If that is the case, WTF were the FBI doing setting up a bribery sting? Or if it wasn't a setup/sting, WTF was it?
(Score: 2) by FatPhil on Wednesday December 09 2020, @09:46AM (1 child)
Great minds discuss ideas; average minds discuss events; small minds discuss people; the smallest discuss themselves
(Score: 2) by meustrus on Wednesday December 09 2020, @04:31PM
> I don't see why that should affect things, the law treats intentions as concrete things that can be evaluated post hoc all the time.
That's a pretense and everyone knows it. Yes, it is more heinous to break into someone's home intending to murder them than it is to break into their home to steal something and then incidentally killing them to escape, and the only difference there is intent.
But that's a necessary difference, and it is loud. You can prove it to an extent, like if the murder weapon belonged to the killer or if it was grabbed in haste at the scene of the crime, or if the killer was really prepared for a full scale burglary and not just a quick assassination.
How do you prove what is in a detective's head when they access the database? What if they're studying past cases that seem completely unrelated, trying to jog their memory or see patterns, or looking for hidden criminal connections?
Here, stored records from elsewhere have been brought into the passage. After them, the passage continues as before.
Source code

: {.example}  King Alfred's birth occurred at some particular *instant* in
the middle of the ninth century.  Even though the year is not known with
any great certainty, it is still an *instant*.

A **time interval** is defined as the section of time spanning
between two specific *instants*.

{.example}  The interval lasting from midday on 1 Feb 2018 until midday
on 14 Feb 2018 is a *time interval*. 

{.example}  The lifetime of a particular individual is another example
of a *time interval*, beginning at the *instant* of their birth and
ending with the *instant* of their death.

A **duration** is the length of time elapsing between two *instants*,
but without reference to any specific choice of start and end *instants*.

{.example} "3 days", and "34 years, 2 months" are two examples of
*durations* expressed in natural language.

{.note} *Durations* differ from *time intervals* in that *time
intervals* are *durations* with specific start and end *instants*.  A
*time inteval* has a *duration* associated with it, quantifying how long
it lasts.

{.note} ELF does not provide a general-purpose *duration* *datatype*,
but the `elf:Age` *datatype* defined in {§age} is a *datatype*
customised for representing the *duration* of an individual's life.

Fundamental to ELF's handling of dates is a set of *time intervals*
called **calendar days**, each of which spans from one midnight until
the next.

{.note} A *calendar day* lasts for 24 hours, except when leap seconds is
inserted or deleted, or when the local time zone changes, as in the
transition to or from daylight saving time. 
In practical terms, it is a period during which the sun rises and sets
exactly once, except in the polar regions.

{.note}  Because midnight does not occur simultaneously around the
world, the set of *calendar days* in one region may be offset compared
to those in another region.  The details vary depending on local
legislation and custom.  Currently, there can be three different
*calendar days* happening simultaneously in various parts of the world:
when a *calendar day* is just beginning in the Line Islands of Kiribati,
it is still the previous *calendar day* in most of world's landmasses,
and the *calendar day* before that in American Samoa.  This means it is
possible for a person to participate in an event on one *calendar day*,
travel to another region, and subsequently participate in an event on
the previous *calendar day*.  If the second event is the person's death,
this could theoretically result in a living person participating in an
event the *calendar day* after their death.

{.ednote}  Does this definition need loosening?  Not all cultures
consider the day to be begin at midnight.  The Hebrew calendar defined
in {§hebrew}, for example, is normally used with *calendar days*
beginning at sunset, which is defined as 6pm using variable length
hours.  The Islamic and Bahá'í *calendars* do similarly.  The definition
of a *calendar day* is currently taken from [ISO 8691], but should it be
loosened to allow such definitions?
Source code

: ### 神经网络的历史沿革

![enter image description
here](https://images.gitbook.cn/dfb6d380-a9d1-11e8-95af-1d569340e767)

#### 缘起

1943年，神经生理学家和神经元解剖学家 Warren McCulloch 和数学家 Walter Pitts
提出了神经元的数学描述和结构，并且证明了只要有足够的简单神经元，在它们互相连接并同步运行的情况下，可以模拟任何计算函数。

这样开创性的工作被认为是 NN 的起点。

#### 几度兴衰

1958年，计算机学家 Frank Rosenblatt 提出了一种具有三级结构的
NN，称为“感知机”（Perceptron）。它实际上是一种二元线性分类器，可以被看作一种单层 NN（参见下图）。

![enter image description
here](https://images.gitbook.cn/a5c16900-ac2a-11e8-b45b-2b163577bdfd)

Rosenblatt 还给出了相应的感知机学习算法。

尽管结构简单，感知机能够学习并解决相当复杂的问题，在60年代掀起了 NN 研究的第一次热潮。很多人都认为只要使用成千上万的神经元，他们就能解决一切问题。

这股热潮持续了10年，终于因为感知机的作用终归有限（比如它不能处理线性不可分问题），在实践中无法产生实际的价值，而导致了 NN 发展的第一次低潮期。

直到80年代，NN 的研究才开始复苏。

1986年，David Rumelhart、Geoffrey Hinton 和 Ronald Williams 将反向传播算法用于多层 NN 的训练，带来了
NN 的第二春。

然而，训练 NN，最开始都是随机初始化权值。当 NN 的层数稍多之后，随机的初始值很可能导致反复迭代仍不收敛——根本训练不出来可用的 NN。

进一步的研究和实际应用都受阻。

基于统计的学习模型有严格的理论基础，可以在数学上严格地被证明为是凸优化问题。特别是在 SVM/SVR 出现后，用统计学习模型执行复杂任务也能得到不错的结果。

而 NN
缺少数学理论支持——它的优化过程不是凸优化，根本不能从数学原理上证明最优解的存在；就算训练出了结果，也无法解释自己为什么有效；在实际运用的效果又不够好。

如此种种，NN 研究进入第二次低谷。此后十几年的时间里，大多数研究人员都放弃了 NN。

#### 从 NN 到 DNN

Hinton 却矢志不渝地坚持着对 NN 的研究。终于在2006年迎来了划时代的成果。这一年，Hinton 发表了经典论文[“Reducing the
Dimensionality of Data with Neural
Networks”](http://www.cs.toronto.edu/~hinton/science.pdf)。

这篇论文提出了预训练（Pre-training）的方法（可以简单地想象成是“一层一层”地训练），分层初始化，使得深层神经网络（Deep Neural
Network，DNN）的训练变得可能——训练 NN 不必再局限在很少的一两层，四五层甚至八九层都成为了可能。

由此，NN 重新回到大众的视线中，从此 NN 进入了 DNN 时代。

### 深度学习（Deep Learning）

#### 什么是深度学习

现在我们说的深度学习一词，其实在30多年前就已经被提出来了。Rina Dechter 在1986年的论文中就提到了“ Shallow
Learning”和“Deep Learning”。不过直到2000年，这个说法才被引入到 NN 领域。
And there will always be times that a query might be "relevant to a pressing current case", but the information is still useful when it's leaked to a third party. It might not have counted as "unauthorized access" if the officer was directly involved in undercover operations on a daily basis, but it would be no less wrong to do what he did. Why tie your law enforcement to standards that fall apart in actual crimes?
I appreciate that somebody is running anti-bribery stings on local cops, but this just is not an effective way to do that. It's also problematic for sure, but I think its lack of effectiveness is more troubling (to the side that needs convincing, i.e. the feds).
If there isn't at least one reference or primary source, it's not +1 Informative. Maybe the underused +1 Interesting?